* PROVIDED DATA:
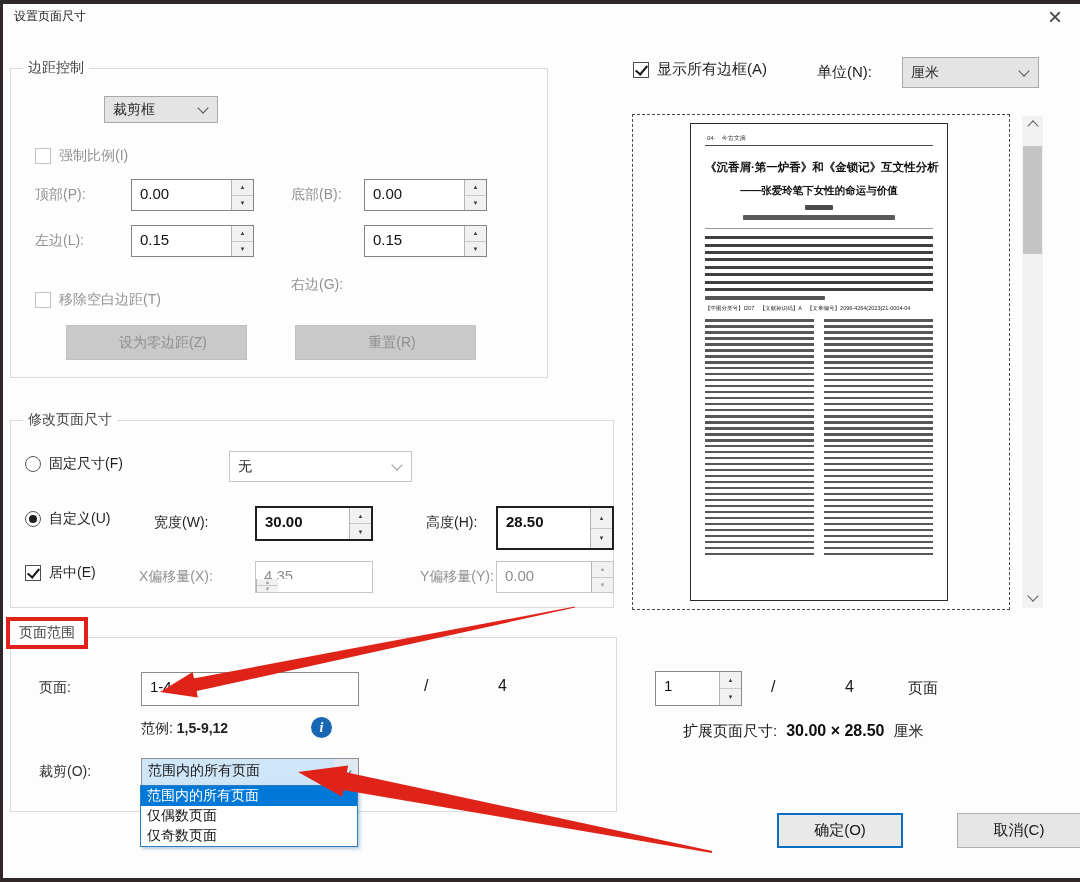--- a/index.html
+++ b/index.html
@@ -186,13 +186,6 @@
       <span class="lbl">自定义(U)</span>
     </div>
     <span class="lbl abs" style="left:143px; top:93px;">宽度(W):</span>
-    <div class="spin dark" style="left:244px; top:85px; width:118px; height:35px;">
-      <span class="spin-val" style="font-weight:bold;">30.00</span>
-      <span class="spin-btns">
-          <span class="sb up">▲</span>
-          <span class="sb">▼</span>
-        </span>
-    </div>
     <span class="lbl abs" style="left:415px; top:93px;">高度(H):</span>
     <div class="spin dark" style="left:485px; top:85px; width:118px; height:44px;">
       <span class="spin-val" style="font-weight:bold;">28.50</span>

* TASK TO CARRY OUT: Search the material for the word "weight" and copy each line where it occurs.

* EXERCISE RESULT:
-      <span class="spin-val" style="font-weight:bold;">30.00</span>
       <span class="spin-val" style="font-weight:bold;">28.50</span>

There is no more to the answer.